Я проснулся, перевернул портянки сухой стороной, умылся снегом - черные брызги летели во все стороны, и отправился в город. Это был первый настоящий город за восемнадцать лет. Якутск был большой деревней. Лена отошла от города далеко, но жители боялись ее возвращения, ее разливов, и песчаное русло-поле было пустым,- там была только вьюга. Здесь, в Иркутске, были большие
дома, беготня жителей, магазины.
Я купил там пару трикотажного белья - такого белья я не носил восемнадцать лет. Мне доставляло несказанное удовольствие стоять в очередях, платить, протягивать чек. 'Номер?' Я забыл номер. 'Самый большой'. Продавщица неодобрительно покачала головой. 'Пятьдесят пятый?' - 'Вот-вот'. И она завернула мне белье, которого и носить не пришлось, ибо мой номер был 51 - это я выяснил уже в Москве.
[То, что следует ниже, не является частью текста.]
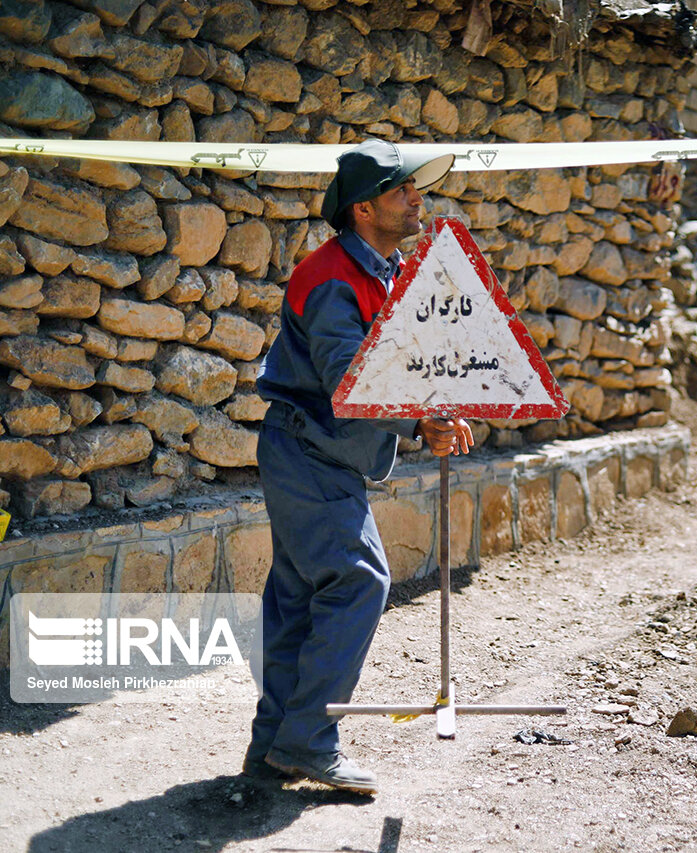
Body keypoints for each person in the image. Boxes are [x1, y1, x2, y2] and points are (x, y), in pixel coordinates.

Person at [244, 139, 474, 794]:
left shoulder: (386, 272)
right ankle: (309, 740)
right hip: (308, 450)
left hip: (319, 453)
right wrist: (415, 422)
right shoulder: (331, 280)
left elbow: (399, 359)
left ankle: (275, 744)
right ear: (365, 208)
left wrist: (435, 409)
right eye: (404, 190)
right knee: (359, 579)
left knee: (298, 598)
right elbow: (352, 380)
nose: (417, 198)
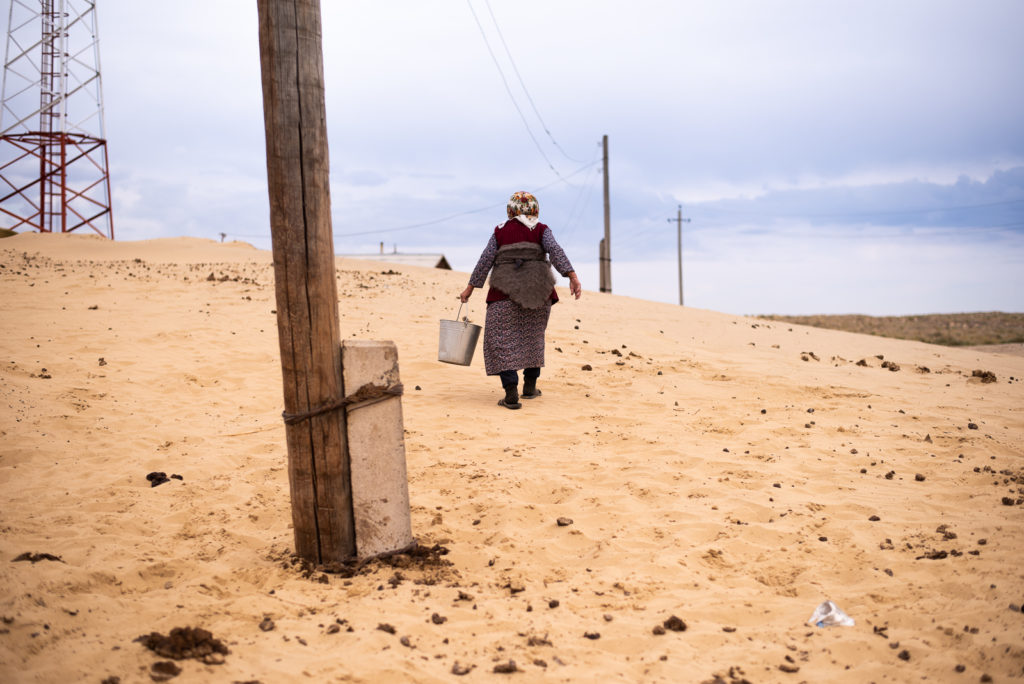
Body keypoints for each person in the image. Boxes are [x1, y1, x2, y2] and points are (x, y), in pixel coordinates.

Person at [459, 191, 582, 409]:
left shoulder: (500, 231)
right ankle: (530, 387)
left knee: (501, 341)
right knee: (533, 338)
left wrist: (471, 288)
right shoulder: (542, 229)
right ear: (535, 210)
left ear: (510, 210)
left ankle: (510, 392)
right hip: (538, 292)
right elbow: (555, 251)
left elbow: (485, 260)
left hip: (503, 293)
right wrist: (571, 275)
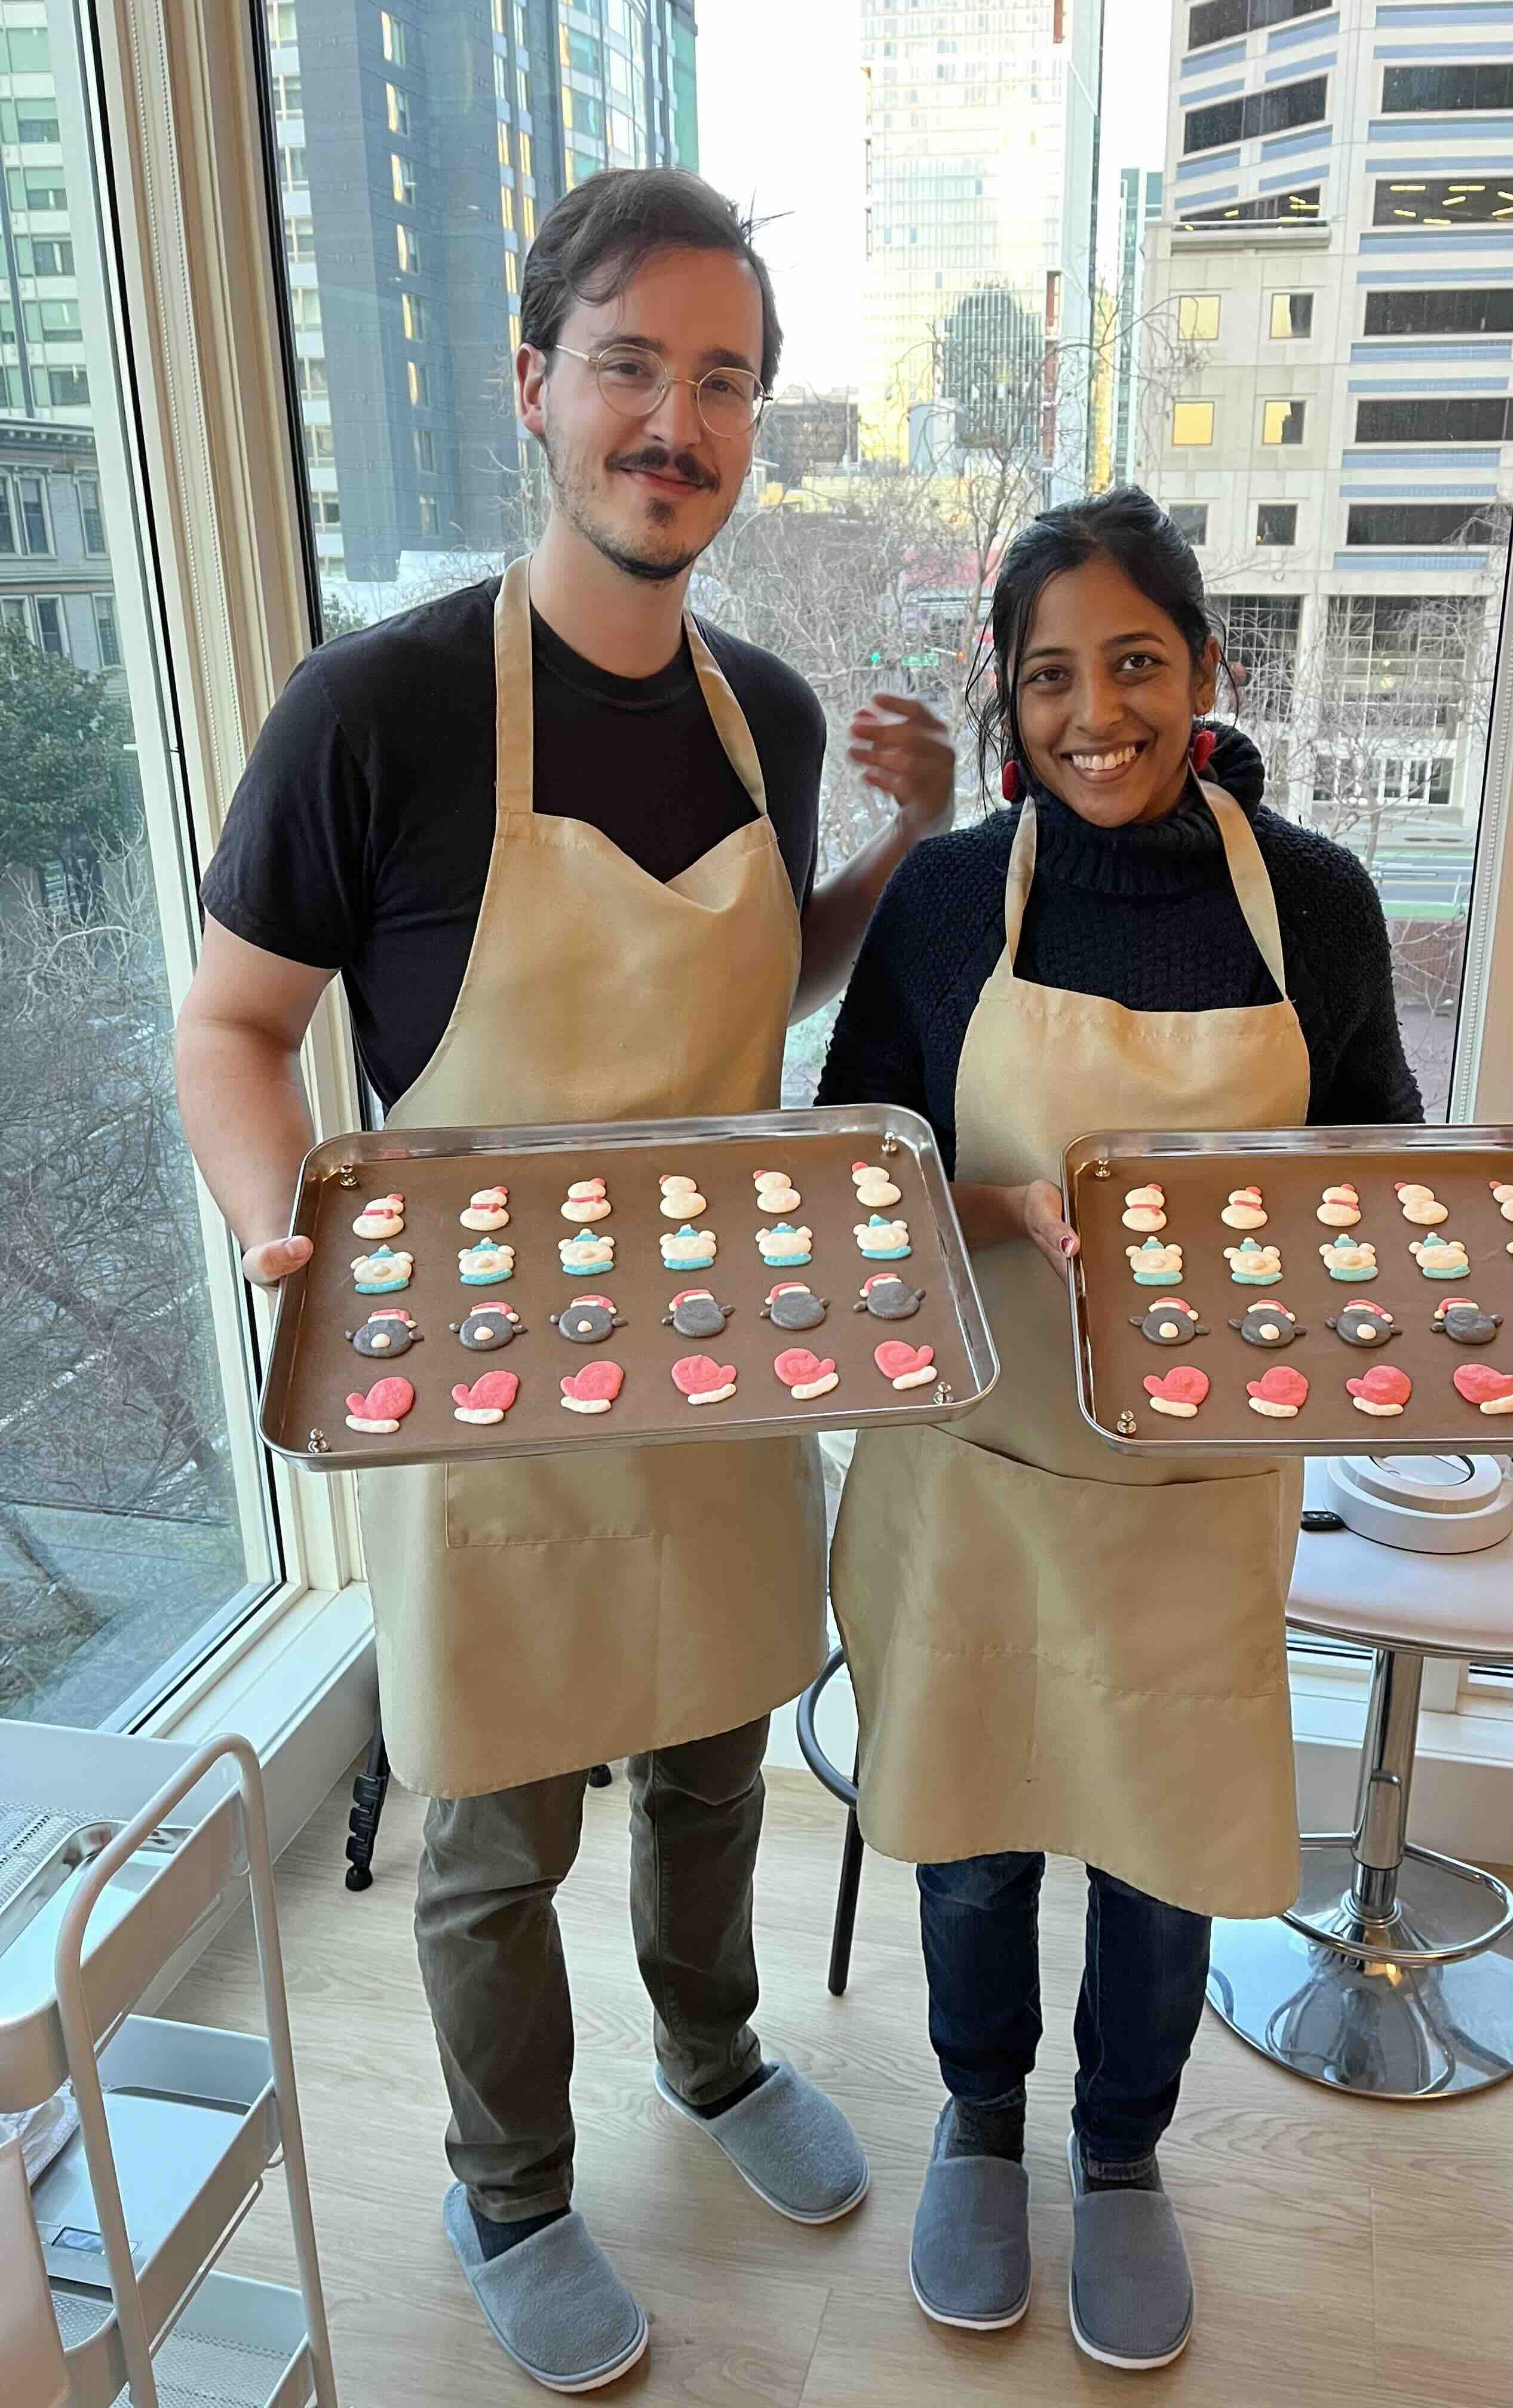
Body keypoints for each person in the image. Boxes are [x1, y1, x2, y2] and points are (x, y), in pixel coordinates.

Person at [176, 169, 955, 2395]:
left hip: (717, 1349)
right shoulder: (375, 710)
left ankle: (710, 2056)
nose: (673, 424)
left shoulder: (762, 715)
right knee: (496, 1830)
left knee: (715, 1761)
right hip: (484, 1372)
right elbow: (232, 1026)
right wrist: (285, 1240)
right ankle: (508, 2186)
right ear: (536, 384)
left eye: (723, 380)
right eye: (629, 365)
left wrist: (900, 848)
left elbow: (755, 991)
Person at [816, 486, 1420, 2372]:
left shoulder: (1311, 899)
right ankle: (980, 2120)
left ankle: (1125, 2151)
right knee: (979, 1832)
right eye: (1052, 677)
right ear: (1007, 697)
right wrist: (995, 1210)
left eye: (1138, 663)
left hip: (1197, 1482)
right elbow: (854, 1176)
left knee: (1160, 1849)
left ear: (1208, 666)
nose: (1098, 715)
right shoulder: (943, 900)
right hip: (981, 1468)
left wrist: (1280, 1248)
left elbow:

Продавщицы были одеты все в синие одинаковые платьица. Я купил еще помазок и перочинный нож. Эти чудесные вещи стоили баснословно дешево. На Севере все такое было самодельным - и помазки и перочинные ножи.
Я зашел в книжный магазин. В букинистическом отделе продавали 'Русскую историю' Соловьева - за 850 рублей все тома. Нет, книг я покупать до Москвы не буду. Но подержать книги в руках, постоять около прилавка книжного магазина - это было как хороший мясной борщ... Как стакан живой воды.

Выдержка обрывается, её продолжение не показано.